Okay first read this article on CNN about the new whitehouse.gov website, okay you can actually just skim the article and skip to the last three paragraphs. Yes, that’s me being quoted in that article, and yes you are correct that quote makes no sense. What the bleep was I talking about? Perhaps like many stories in the world of journalsim this is partly a story of being misquoted, but there is actually more to it than this. The way the reporter found me, and the context surrounding said quote, while perhaps not a unique story, is certainly illustrative of several trends and problems with old journalism, and perhaps more germanae to this audience, it is a telling story about the future of media and the importance of social networks.

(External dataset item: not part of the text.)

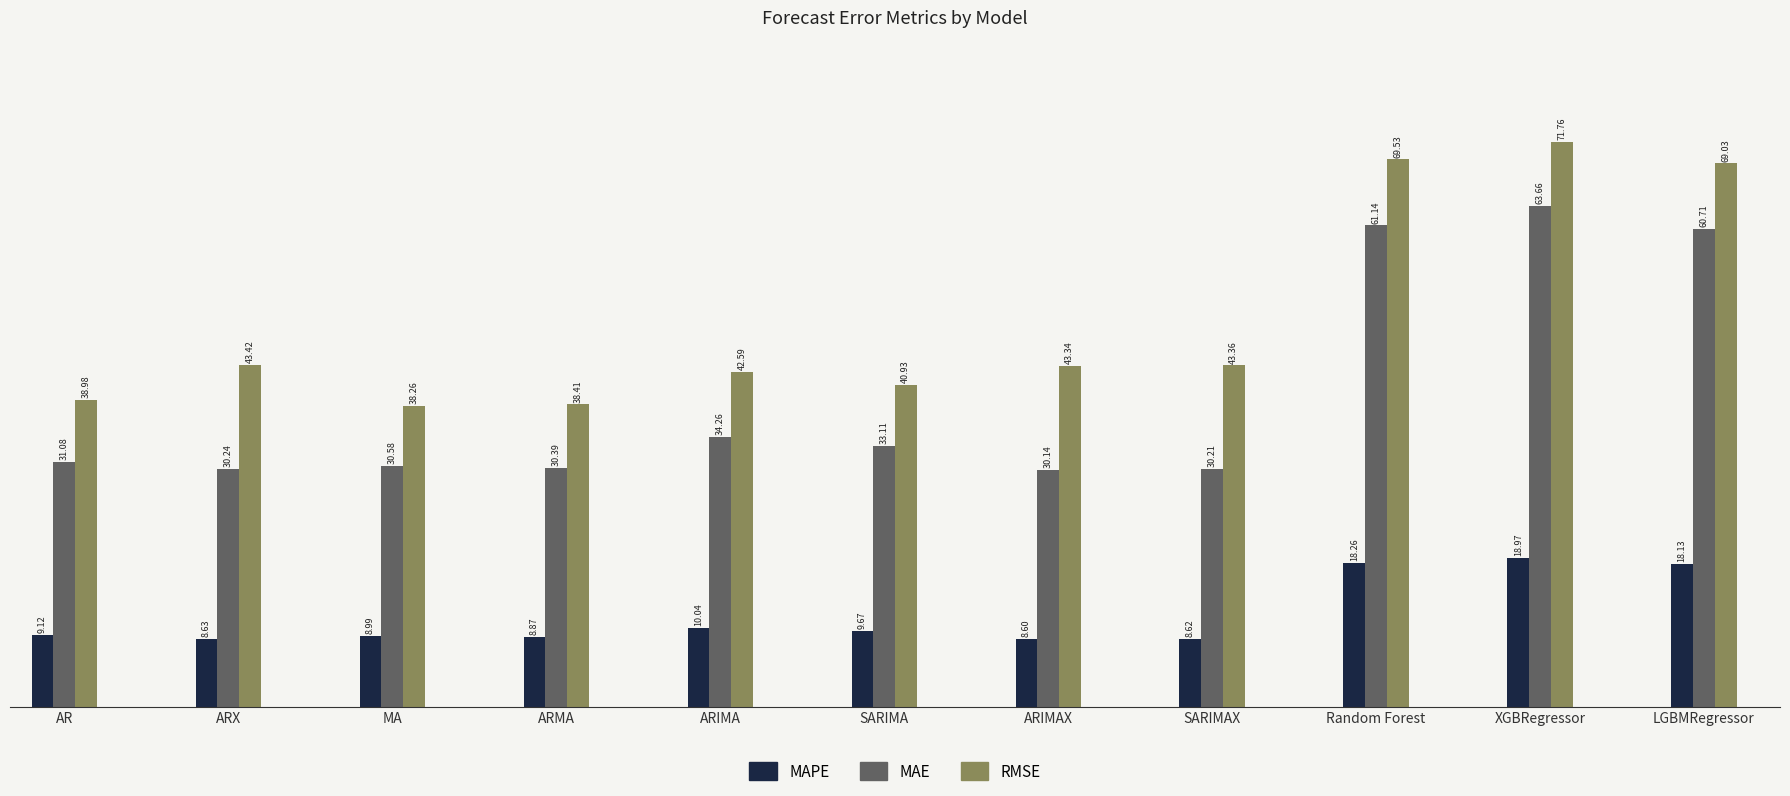

Where is RMSE nearest to the value 55?

ARX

On Tuesday (inauguration day) I was teaching until 11:15 (12:15 ET) and so missed the first part of Obama’s speech, but as class let out and I moved to the lobby of the Arts and Humanities building where they were showing the speech I quickly read through my Twitter feed, glancing over what the most prominent topics of conversation were. Not surprisingly one of the most “tweeted” about items was the introduction of a new whitehouse.gov website. So, following the speech I returned to my office and pulled up the new new site. I really had not looked at it much, perhaps two minutes total when my office phone rang. Now this is a particularly unusual occurence as most everybody I converse with contacts me through email. In fact most of the time when I get a phone call it is somebody else in the building or on campus looking to see if I am in my office as they were planning on stopping by. But when I answered a woman introduced herself as Lisa France a reporter from CNN.com. (In fact she spoke so quickly that following the conversation I did not remember her name, as I totally missed it the first time around, in fact I wasn’t even sure that I heard the CNN.com part of her introduction correct.) What I do recall from her introduction was her sense of relief at having actually reached a person, something in the realm of “thank God I reached someone.” (Not her words just my interpretation of them.)